• **Исходный текст**
○ ○ ○ ○ ○

С.Ф.Дмитренко, + Литература. Жизнь сложна: Дмитренко и в СПИСКЕ моих ДРУЗЕЙ есть. Я был сердит за то, что он постоянно язвит. Воздержусь от дружеских разбирательств, а лучше приведу здесь его рецензию. Несостоявшийся проект заключался в том, чтобы в «Лит. учебе» опубликовать мои стихи с его критическим разбором: обоим была бы польза.
«Спасительный яд слова
Если когда-нибудь литературоведение сольется с астрологией, - а чего только не бывает под нашей неверной луной, - то исследователи с радостью прозревших укажут, что Алексей Ивин родился в год Змеи под знаком Скорпиона. А вслед за тем с напором логизации объяснят те черты его лирики, которые, конечно, не могли не заметить читатели настоящей подборки, - чувство неуюта, тяготы, недомогания, тоски, хандры, сплина…
Цель моих заметок, как я ее понимаю, скромнее. Стихи объяснить нельзя. Но рассказать о стихах и о человеке, их написавшем, можно. Для современников и господ ли, товарищей ли потомков.
Алексея Ивина я знаю лет пятнадцать, с той самой поры, когда юбилейный, съездовский и т.п. 1976 год стал и для нас, грешных, знаменательным – мы поступили в Литературный институт.

○ ○ ○ ○ ○

• **Задания**
[a] Переведите на английский язык предложение из исходного текста: «Стихи объяснить нельзя.»
[b] Перепишите фрагмент исходного текста от слов «С.Ф.Дмитренко, + Литература.» до слов «была бы польза.», заменив «рецензию» на «отзыв».

• **Собранные данные**
○ ○ ○ ○ ○

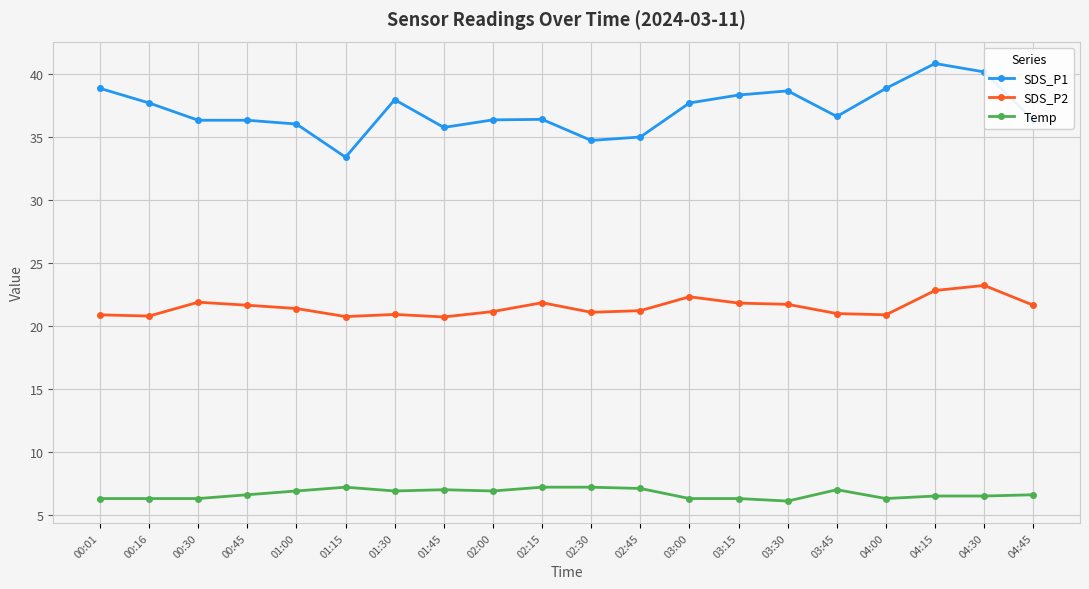

What is the greatest value displayed?

40.8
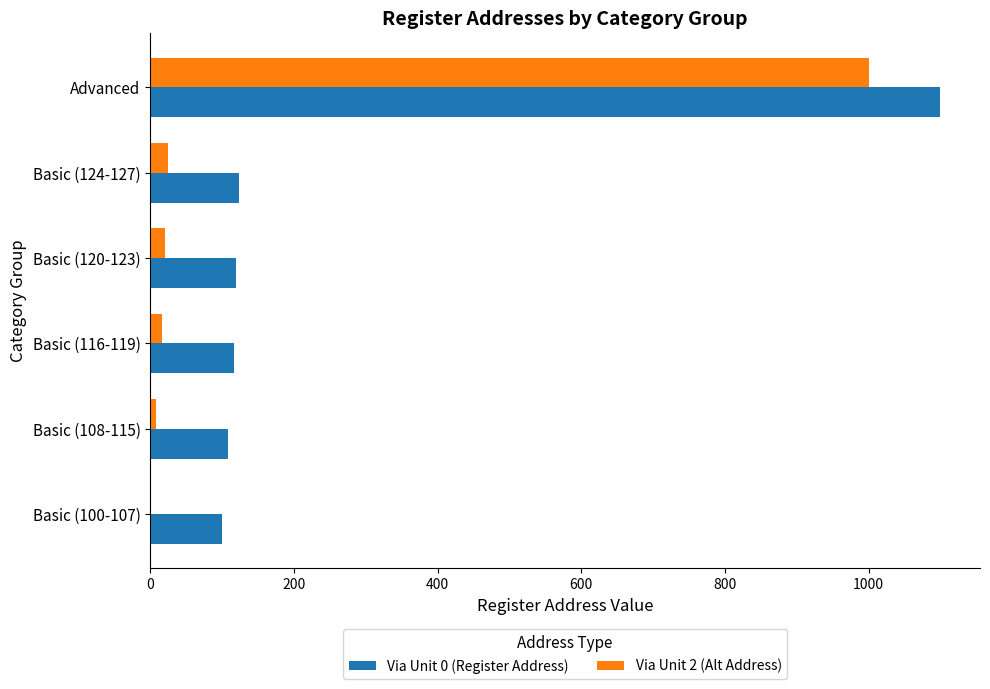

Which label corresponds to the largest value in the chart?

Advanced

○ ○ ○ ○ ○

• **Ответы**
[a] Poems cannot be explained.

[b]
С.Ф.Дмитренко, + Литература. Жизнь сложна: Дмитренко и в СПИСКЕ моих ДРУЗЕЙ есть. Я был сердит за то, что он постоянно язвит. Воздержусь от дружеских разбирательств, а лучше приведу здесь его отзыв. Несостоявшийся проект заключался в том, чтобы в «Лит. учебе» опубликовать мои стихи с его критическим разбором: обоим была бы польза.